There is a thing called Risk Compensation. The safer you feel, the more you raise the bar to feel the same level of risk as when less safe. I sometimes still take a bike out in just a t-shirt and jeans, lid and gloves, and I can assure you I’m happier at a much lower level of risk. And, I know the risks, believe me…….. I’m making a choice. Sloping along, out in the breeze, is a lost pleasure I still love. I’m an Old school biker. We’re a dying breed, so don’t any of you newbies get smart-assed with me, ok? :o)

 

A thought here………… whilst it’s in my head. Most new bikers these days are ‘old men’……. starting out on a big bike, and a modern big bike at that, at anything over thirty years old, is ‘old’, believe me. You just cannot learn the reactions to the instinctive, lightening-fast level that we used to develop as teenagers, no matter how hard you try. I’m only still as good as I am now, because I started real young in a baptism of fire, learnt real fast as you can at that age, and most importantly…….. I’ve never stopped practising those skills ever since. THAT is a key factor. Use it or lose it.

 

How scary it must be to pass your test at forty, having quite often not even had a bike for a couple of years as a Yoof, and then having your Bullshit Male Ego choosing the hottest crotch-rocket you can buy, I can only try to imagine. I follow so many scared riders……….. you can see the nervousness in the way the bike in front of you moves around on the road. You only have to look at the Chicken Strip on the tyres to see the hopeless level of ability.

 

 

 

Here's a Chicken strip...the bit on the side you're too chicken to get on the road.
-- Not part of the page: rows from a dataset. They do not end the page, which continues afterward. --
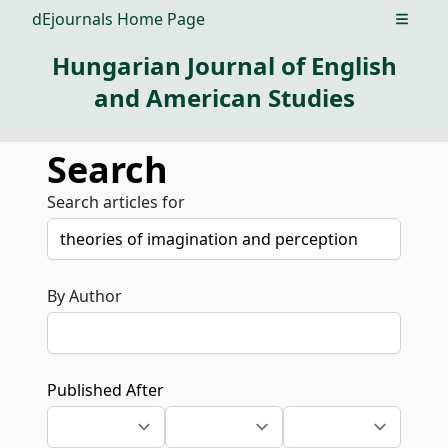
dEjournals Home Page
Open m
Hungarian Journal of English
and American Studies
Search
Search articles for
By Author
Published After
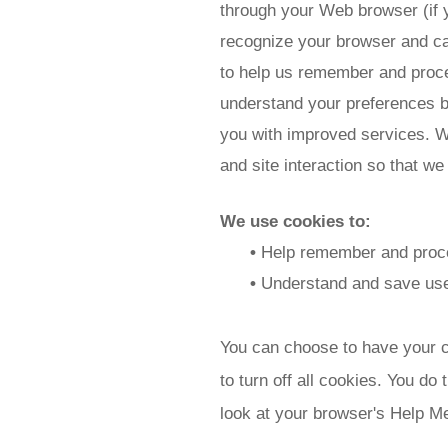
through your Web browser (if y
recognize your browser and ca
to help us remember and proce
understand your preferences ba
you with improved services. We
and site interaction so that we
We use cookies to:
•
Help remember and proces
•
Understand and save user'
You can choose to have your c
to turn off all cookies. You do 
look at your browser's Help Me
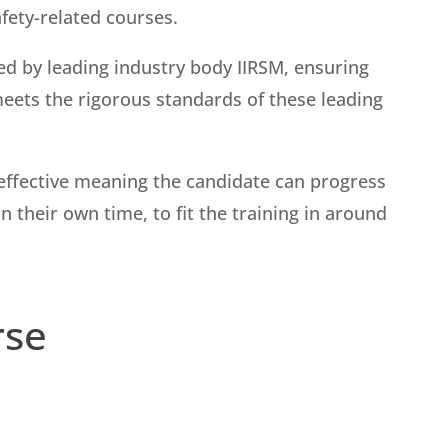
afety-related courses.
ed by leading industry body IIRSM, ensuring
meets the rigorous standards of these leading
st-effective meaning the candidate can progress
 their own time, to fit the training in around
rse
Here's a Chicken strip...the bit on the side you're too chicken to get on the road.

 

 

 

 

This is better. You don't have to be a lunatic to get it this good, just able to walk the walk

This is better. You don't have to be a lunatic to get it this good, just able to walk the walk

 

But you do need to be a good bit nutty to melt it to the edge like this. Now you know how to sort the wheat from the chaff :o)

But you DO need to be a good bit nutty to melt the rubber right to the edge like this! :o))

 

So, arrogant as it sounds, when I venture forth half-dressed, I stand more than an even chance of making it home again. Yes, the worst could happen, and it will bleddy hurt if it does, but I do bring the aggregate of thirty-six odd years experience to bear. I also have a very well-developed ‘sixth sense’ which comes from thousands of hours in the saddle, and has saved many a day. There have been times when, for no apparent reason, I’ve just shut off, not overtaken, or whatever, and something ahs happened right out of the blue which would’ve been disastrous if I hadn’t. 

So, if you’re thirty-plus and you’re new to it, don’t follow my example. It’s much more likely to end in tears. Biking is treated as a trendy lifestyle-thing for those with spare cash, but believe me, it’s no video game. You don’t get many second bites at the cherry in a tight sopt, and certainly don’t get to simply press ‘Play Again’.

 

Anyway……… off the soapbox… those who should listen, won’t. Those who would, prolly don’t need to.

 

That first bike of mine, that lovely blue Ariel Arrow nearly killed me too, and put me in hospital for over six months. Well, actually, it wasn’t the fault of the bike, but that of the moron coming the other way who was overtaking on a blind bend, ……….but that’s another story.

 

Maybe it was just jinxed.

 

It seems so few years ago that I took that first ride, and when I think of that bike I often give that unfortunate boy a thought.

 

There, but for the grace of God, went I.